→ YOUR GOAL
Rewrite the data below, replacing "catalogue / barcode" with "catalog / barcode" wherever it occurs and leaving everything else unchanged.

→ GIVEN RECORDS
********************
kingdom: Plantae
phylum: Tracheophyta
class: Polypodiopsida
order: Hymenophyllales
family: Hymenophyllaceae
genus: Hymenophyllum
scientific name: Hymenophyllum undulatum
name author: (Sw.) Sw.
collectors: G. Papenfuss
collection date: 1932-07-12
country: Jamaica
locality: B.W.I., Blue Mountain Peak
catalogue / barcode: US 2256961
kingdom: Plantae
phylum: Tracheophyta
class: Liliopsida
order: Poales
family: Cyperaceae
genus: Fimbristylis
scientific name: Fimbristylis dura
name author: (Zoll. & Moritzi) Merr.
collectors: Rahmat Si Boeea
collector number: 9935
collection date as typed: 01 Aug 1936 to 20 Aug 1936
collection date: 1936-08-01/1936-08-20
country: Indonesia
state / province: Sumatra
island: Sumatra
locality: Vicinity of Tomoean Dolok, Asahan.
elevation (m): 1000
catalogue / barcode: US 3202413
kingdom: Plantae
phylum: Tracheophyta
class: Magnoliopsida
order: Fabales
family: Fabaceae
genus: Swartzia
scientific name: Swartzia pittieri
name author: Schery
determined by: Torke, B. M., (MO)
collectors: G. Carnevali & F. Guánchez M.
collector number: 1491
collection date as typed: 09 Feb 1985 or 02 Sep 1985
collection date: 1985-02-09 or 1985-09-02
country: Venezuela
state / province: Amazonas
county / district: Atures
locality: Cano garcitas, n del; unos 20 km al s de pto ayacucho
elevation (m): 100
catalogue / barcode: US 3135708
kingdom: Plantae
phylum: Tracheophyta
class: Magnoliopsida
********************
→ THE SOLUTION
kingdom: Plantae
phylum: Tracheophyta
class: Polypodiopsida
order: Hymenophyllales
family: Hymenophyllaceae
genus: Hymenophyllum
scientific name: Hymenophyllum undulatum
name author: (Sw.) Sw.
collectors: G. Papenfuss
collection date: 1932-07-12
country: Jamaica
locality: B.W.I., Blue Mountain Peak
catalog / barcode: US 2256961
kingdom: Plantae
phylum: Tracheophyta
class: Liliopsida
order: Poales
family: Cyperaceae
genus: Fimbristylis
scientific name: Fimbristylis dura
name author: (Zoll. & Moritzi) Merr.
collectors: Rahmat Si Boeea
collector number: 9935
collection date as typed: 01 Aug 1936 to 20 Aug 1936
collection date: 1936-08-01/1936-08-20
country: Indonesia
state / province: Sumatra
island: Sumatra
locality: Vicinity of Tomoean Dolok, Asahan.
elevation (m): 1000
catalog / barcode: US 3202413
kingdom: Plantae
phylum: Tracheophyta
class: Magnoliopsida
order: Fabales
family: Fabaceae
genus: Swartzia
scientific name: Swartzia pittieri
name author: Schery
determined by: Torke, B. M., (MO)
collectors: G. Carnevali & F. Guánchez M.
collector number: 1491
collection date as typed: 09 Feb 1985 or 02 Sep 1985
collection date: 1985-02-09 or 1985-09-02
country: Venezuela
state / province: Amazonas
county / district: Atures
locality: Cano garcitas, n del; unos 20 km al s de pto ayacucho
elevation (m): 100
catalog / barcode: US 3135708
kingdom: Plantae
phylum: Tracheophyta
class: Magnoliopsida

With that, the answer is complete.